= Thomas Henry Smith (American politician) =

American politician and lawyer (1854–1936)

Thomas Henry Smith (30 September 1854 – 17 September 1936) was an American politician and lawyer.

Smith, known as Tobe, was born on 30 September 1854 to Paris S. and Nancy Jane Smith, who were living in Appanoose County, Iowa, at the time. His mother was originally from West Virginia, and his father was raised in Ohio. Smith's great-grandfather was an American Revolutionary War veteran. Smith himself grew up in Davis County, and later studied at the Southern Iowa Normal School in Bloomfield. Upon turning eighteen, Smith began teaching country school and read law with M. H. Jones, a Bloomfield lawyer. Five years later, Smith passed the bar exam and moved to Harlan on horseback to practice law alongside George W. Cullison, his former instructor at the Southern Iowa Normal School. Smith married Josephine Wonn in 1880, with whom he raised three daughters.

From 1886 to 1888, Smith served as Shelby County attorney, after which he became Harlan's city attorney.
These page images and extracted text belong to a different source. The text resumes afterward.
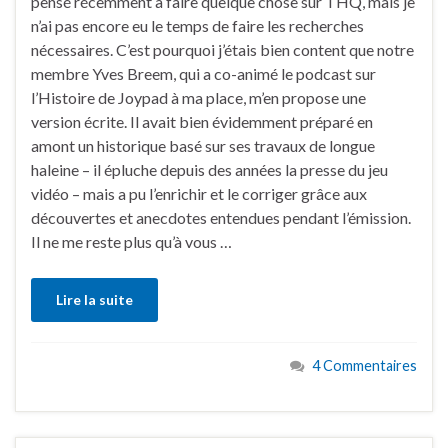
pensé récemment à faire quelque chose sur THQ, mais je
n’ai pas encore eu le temps de faire les recherches
nécessaires. C’est pourquoi j’étais bien content que notre
membre Yves Breem, qui a co-animé le podcast sur
l’Histoire de Joypad à ma place, m’en propose une
version écrite. Il avait bien évidemment préparé en
amont un historique basé sur ses travaux de longue
haleine – il épluche depuis des années la presse du jeu
vidéo – mais a pu l’enrichir et le corriger grâce aux
découvertes et anecdotes entendues pendant l’émission.
Il ne me reste plus qu’à vous …
Lire la suite
4 Commentaires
He was subsequently elected to the Harlan school board for a single term as a member, and the body's president. Smith was active in party politics as well, serving two terms on the central committee of Shelby County's Republican Party. In 1910, Smith was elected to one four-year term, representing District 18 of the Iowa Senate. He had previously run for the office in 1897, and lost to Joseph Martin Emmert by eleven votes. Smith died in Harlan on 17 September 1936.